Acquirers are losing discipline
. . . and growing?
If the trends that produced the significant increase in fourth-quarter 2009 deal activity—up more than 40 percent from the average for the first three quarters—continue to operate, conditions appear right for the market’s further acceleration in 2010. For one thing, uncertainty in both the economy and the stock market has fallen dramatically over the past year, with volatility5 hovering between 20 and 25 percent at the end of 2009, down from its peak of around 80 percent in late 2008. Also, both the credit and the equity markets are again financing M&A deals; credit spreads are back to reasonable (though not pre-crisis) levels; and the IPO market, virtually closed in the first half of the year, is now trending toward a 40 percent increase over 2008. Finally, even if stock markets have recovered very strongly, market valuations are still favorable compared with historical levels. Indeed, the market value of the S&P 500 as of December 2009 remained below its intrinsic value,6 though it closed most of the gap seen in 2008 (Exhibit 4). If a wave of M&A does materialize, as many expect, large public companies should be particularly well positioned to benefit.
Strong fundamentals
In addition, during the past two years the balance sheets of large public companies have accumulated record levels of cash, which can now be put to work. Their share prices have significantly outperformed those of their smaller counterparts over the past three years, creating a strong M&A currency. Moreover, they have historically outperformed their smaller industry counterparts operationally (measured by EBITA7 margin) across many sectors, but especially in pharma, biotech, high tech, telecommunications, the media, and consumer and retailing. In several sectors, this performance gap is increasing, and large companies can create even more value by acquiring smaller, inefficient ones and improving their operations and margins.

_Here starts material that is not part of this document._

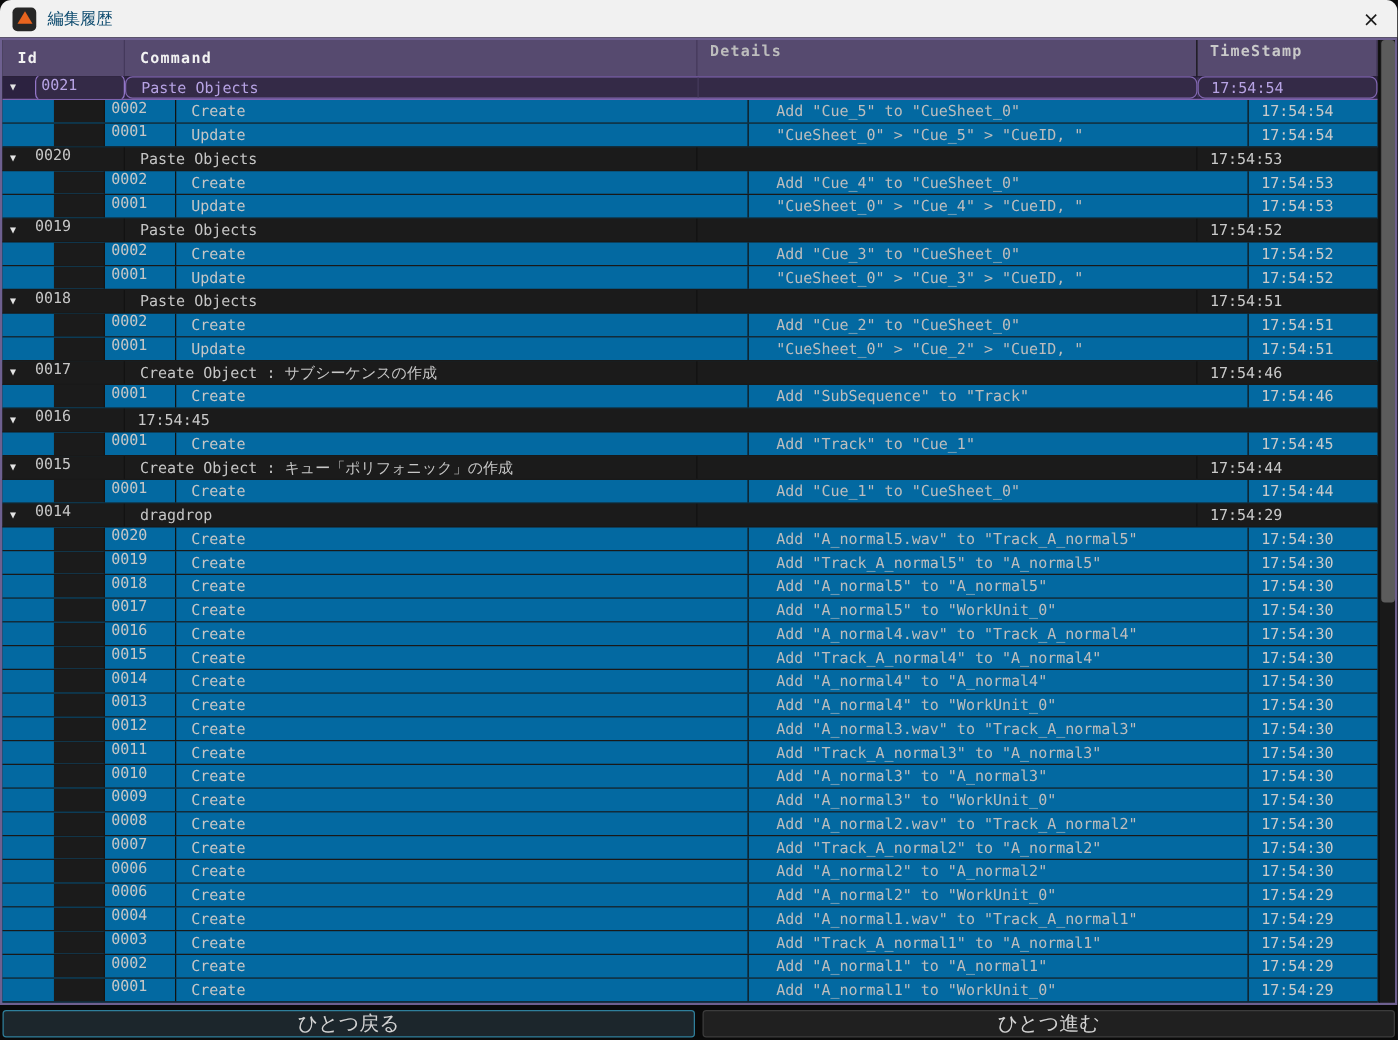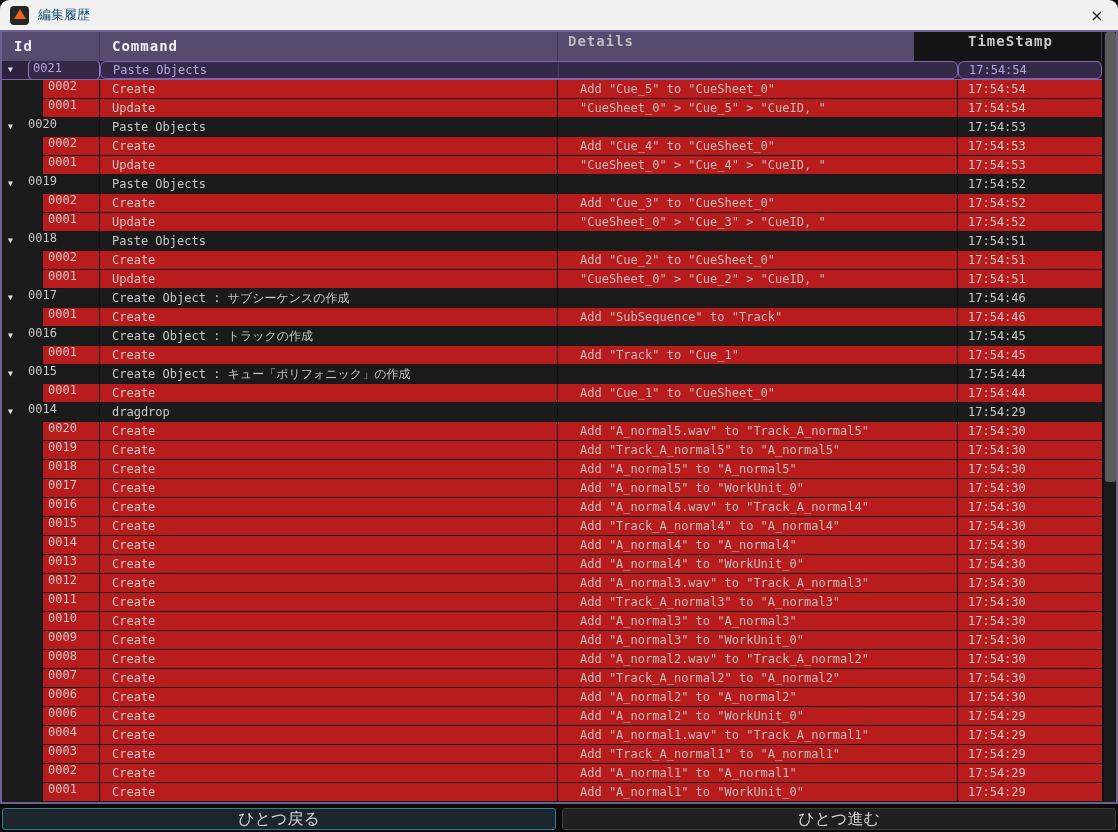"Id" .thead { font-size: 14px -> 12px; width: 912px -> 1100px }
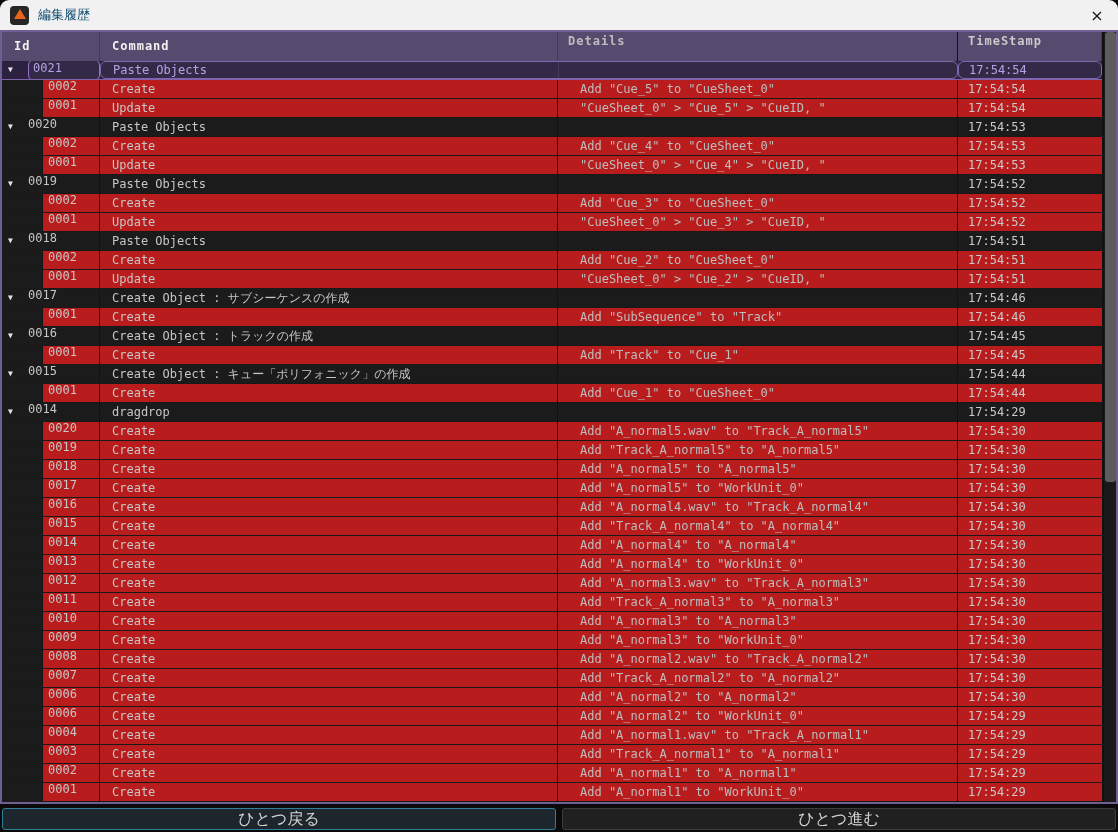"0002" .row.child { background: #b91c1c -> #0369a1; padding-left: none -> 41px }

Private-equity players are also poised for a return to M&A, as hinted by the fourth-quarter volumes. They still have considerable access to capital—with “dry powder” estimated earlier this year at around $500 billion. True, they may be at a disadvantage, compared with their standing before the crisis, given their expected debt/EBITDA8 ratios of three to four, compared with boom-year levels of between five and seven. That said, all signs indicate that they will regain their presence in the global M&A market, accounting for as much as 10 percent or more of it over the short to medium term.